**THE PROBLEM:**
From the entries that follow, reproduce exactly and only the lines from the line with "Use CDN or VPN" to the line with "Block the machine/Network", endpoints included.
☆ ☆ ☆ ☆ ☆ ☆ ☆
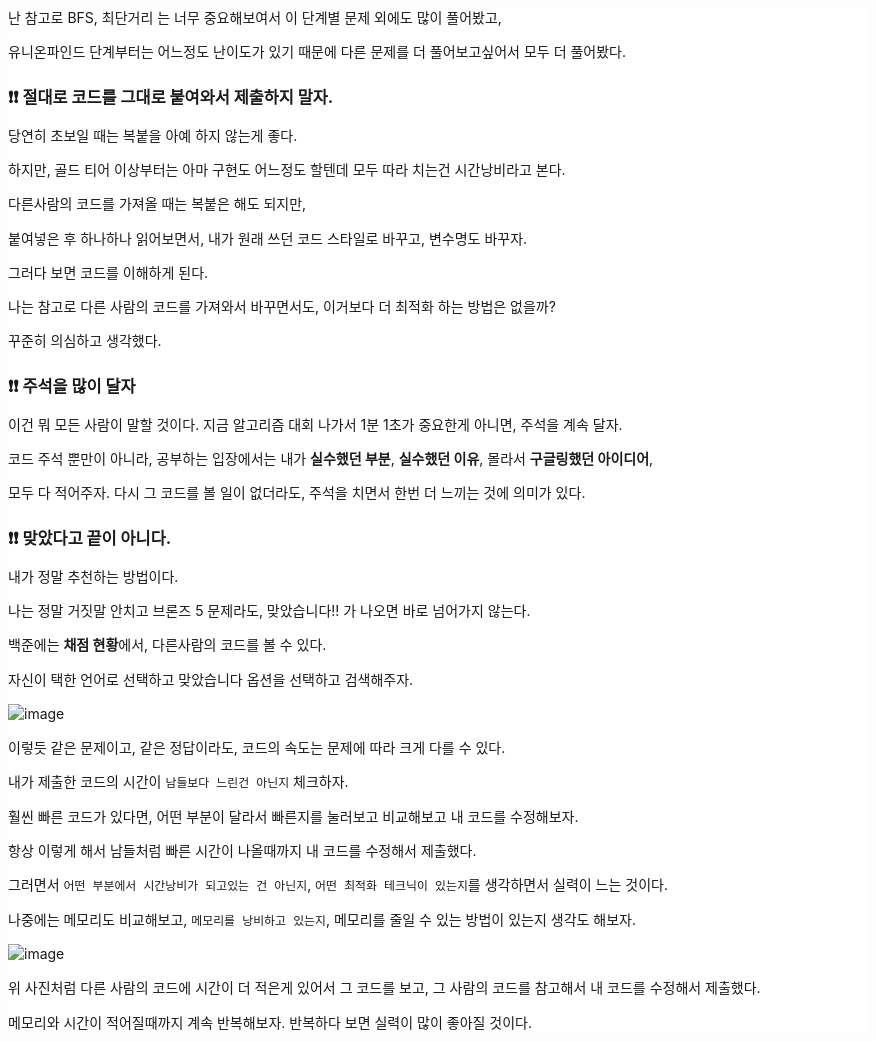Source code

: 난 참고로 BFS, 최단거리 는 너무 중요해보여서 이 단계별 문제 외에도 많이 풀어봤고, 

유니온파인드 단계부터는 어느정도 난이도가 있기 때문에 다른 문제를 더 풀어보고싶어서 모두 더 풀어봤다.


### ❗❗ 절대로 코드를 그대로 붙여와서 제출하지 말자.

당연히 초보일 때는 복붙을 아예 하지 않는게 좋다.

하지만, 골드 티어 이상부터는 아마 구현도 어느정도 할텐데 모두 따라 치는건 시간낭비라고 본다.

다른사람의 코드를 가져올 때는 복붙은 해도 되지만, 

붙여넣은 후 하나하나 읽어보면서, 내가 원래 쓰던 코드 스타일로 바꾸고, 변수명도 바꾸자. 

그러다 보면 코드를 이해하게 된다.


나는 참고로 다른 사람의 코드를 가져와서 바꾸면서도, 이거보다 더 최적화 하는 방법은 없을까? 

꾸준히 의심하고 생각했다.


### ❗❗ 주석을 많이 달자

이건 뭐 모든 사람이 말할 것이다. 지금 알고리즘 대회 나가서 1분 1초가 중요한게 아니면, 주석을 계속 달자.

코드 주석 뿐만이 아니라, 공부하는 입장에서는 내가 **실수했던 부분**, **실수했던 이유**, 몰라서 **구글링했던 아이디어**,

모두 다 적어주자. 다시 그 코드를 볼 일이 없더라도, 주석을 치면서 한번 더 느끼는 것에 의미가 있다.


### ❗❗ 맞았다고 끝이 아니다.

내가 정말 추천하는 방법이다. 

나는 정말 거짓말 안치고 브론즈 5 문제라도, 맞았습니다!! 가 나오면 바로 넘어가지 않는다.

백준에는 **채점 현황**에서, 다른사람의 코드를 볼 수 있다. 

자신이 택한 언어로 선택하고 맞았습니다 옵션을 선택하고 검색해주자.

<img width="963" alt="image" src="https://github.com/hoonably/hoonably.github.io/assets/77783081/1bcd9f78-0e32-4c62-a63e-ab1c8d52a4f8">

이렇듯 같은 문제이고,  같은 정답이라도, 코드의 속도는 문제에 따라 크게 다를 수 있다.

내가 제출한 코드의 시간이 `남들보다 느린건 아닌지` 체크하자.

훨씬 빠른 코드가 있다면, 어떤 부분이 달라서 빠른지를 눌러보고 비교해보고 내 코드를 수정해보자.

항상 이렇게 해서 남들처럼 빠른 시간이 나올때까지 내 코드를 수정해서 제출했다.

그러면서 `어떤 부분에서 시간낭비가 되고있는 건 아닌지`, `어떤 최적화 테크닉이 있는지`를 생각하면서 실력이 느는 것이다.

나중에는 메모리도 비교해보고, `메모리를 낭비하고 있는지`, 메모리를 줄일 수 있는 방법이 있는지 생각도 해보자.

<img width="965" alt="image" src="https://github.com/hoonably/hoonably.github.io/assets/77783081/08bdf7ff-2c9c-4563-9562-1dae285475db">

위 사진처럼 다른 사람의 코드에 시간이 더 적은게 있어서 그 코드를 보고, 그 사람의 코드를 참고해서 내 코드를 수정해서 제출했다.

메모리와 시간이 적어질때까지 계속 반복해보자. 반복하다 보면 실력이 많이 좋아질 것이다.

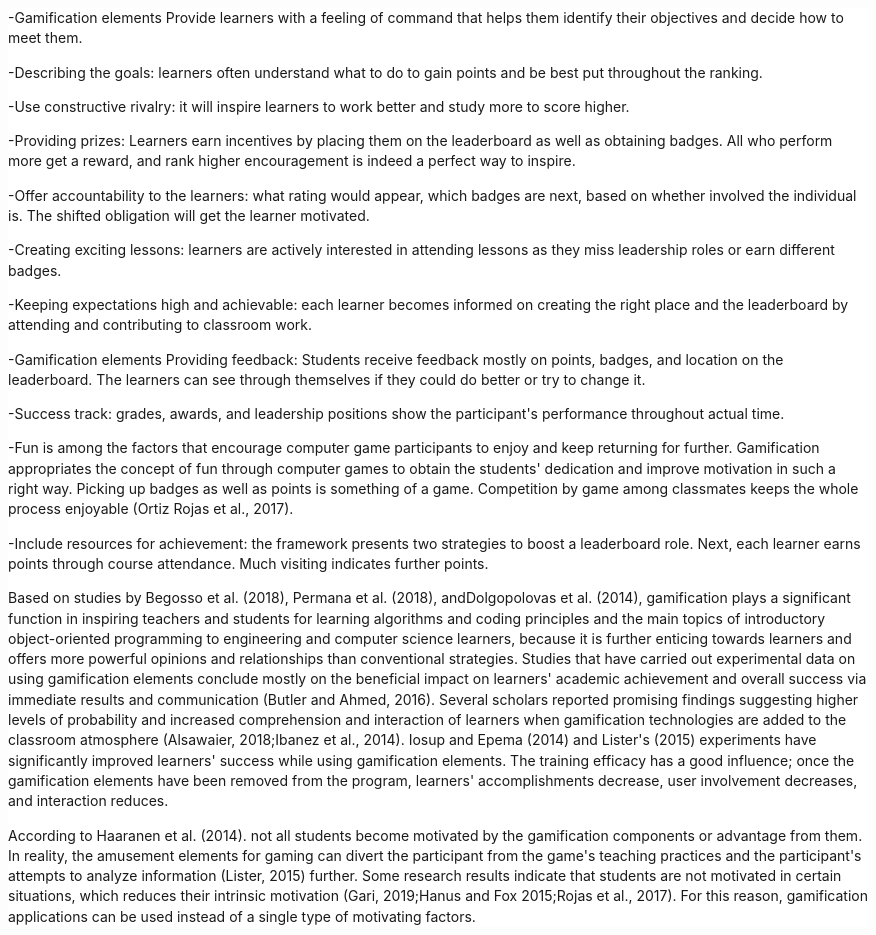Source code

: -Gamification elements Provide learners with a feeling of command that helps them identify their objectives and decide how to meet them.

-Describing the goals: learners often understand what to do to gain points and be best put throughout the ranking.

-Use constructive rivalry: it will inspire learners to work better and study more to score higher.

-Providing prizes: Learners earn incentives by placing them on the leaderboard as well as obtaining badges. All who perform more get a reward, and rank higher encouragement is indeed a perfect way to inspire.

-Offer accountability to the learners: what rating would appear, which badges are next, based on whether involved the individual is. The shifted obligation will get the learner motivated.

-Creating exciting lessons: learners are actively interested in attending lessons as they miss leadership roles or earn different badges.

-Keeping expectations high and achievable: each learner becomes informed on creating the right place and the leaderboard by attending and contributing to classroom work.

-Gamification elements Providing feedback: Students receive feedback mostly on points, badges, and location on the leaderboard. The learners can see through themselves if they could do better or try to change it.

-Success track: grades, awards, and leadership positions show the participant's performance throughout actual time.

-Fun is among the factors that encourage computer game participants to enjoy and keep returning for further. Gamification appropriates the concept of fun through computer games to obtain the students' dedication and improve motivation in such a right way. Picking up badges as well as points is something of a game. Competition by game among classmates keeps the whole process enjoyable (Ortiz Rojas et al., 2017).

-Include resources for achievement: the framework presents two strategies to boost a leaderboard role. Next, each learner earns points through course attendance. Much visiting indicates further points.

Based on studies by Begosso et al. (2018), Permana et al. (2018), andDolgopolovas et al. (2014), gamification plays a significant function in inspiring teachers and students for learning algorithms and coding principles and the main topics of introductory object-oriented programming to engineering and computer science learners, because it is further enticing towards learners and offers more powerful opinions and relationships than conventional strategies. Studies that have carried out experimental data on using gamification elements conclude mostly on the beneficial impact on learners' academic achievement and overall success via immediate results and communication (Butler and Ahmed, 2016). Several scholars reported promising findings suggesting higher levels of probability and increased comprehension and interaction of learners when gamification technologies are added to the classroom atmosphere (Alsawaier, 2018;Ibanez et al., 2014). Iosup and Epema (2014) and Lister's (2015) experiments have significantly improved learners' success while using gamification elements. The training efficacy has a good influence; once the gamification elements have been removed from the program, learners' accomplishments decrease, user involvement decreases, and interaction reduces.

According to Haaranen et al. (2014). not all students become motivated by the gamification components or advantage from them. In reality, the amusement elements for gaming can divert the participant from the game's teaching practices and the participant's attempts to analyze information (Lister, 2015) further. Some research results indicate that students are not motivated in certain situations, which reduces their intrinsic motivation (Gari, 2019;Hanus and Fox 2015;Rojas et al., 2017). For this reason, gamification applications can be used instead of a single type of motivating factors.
☆ ☆ ☆ ☆ ☆ ☆ ☆
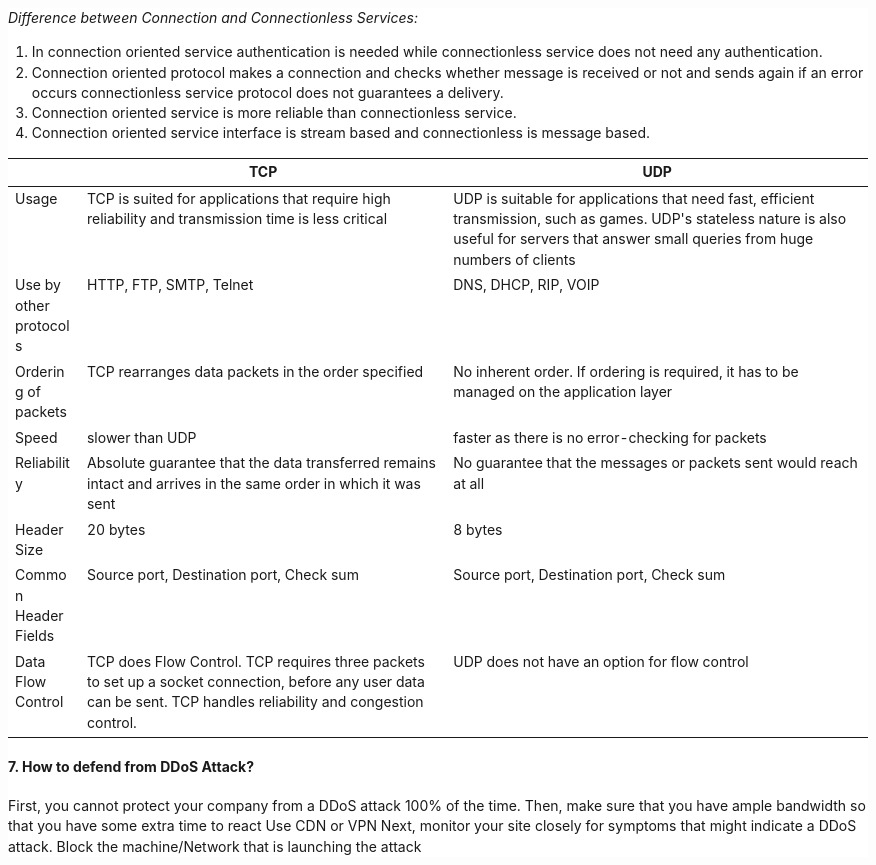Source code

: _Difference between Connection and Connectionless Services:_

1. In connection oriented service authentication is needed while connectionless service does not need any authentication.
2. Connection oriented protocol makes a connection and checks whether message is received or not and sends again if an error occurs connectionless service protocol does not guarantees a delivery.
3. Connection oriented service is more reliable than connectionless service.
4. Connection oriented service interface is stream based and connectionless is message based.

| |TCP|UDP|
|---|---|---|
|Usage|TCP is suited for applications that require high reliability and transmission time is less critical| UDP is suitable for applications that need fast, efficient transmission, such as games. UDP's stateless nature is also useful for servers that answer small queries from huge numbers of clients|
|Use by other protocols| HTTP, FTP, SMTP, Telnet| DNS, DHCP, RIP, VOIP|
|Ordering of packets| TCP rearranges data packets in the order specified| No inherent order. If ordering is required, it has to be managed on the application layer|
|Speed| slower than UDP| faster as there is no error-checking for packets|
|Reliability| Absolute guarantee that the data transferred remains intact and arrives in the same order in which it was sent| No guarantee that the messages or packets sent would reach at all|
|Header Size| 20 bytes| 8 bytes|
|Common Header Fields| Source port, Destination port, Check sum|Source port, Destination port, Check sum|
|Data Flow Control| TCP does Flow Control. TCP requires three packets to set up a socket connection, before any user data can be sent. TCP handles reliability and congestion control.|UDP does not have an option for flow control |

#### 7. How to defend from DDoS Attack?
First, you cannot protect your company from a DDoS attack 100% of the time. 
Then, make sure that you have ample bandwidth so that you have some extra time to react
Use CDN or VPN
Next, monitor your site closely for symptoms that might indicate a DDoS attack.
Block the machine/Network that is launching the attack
☆ ☆ ☆ ☆ ☆ ☆ ☆
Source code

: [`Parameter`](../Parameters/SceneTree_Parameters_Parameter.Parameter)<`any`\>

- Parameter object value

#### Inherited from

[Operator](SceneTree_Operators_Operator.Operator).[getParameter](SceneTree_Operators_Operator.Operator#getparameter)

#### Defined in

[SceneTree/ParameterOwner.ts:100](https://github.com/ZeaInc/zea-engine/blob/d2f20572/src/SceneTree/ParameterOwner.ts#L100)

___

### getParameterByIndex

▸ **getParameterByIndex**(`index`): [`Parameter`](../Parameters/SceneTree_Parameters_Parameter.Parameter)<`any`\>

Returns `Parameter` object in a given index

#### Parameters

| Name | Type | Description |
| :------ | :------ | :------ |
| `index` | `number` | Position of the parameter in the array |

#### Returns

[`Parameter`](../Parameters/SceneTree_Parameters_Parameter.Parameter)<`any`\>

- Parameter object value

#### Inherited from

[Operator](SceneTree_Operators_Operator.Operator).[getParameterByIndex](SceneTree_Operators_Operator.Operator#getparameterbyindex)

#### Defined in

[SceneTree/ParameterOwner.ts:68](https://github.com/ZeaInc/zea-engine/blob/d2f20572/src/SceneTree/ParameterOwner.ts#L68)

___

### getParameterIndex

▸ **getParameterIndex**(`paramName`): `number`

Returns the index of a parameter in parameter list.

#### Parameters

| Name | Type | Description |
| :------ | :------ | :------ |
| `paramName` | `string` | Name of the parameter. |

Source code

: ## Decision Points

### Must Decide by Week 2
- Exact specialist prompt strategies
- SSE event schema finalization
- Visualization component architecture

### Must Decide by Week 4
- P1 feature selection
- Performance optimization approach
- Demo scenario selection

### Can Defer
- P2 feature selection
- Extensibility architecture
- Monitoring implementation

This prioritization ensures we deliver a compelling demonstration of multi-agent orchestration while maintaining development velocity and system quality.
☆ ☆ ☆ ☆ ☆ ☆ ☆
**REPLY:**
Use CDN or VPN
Next, monitor your site closely for symptoms that might indicate a DDoS attack.
Block the machine/Network that is launching the attack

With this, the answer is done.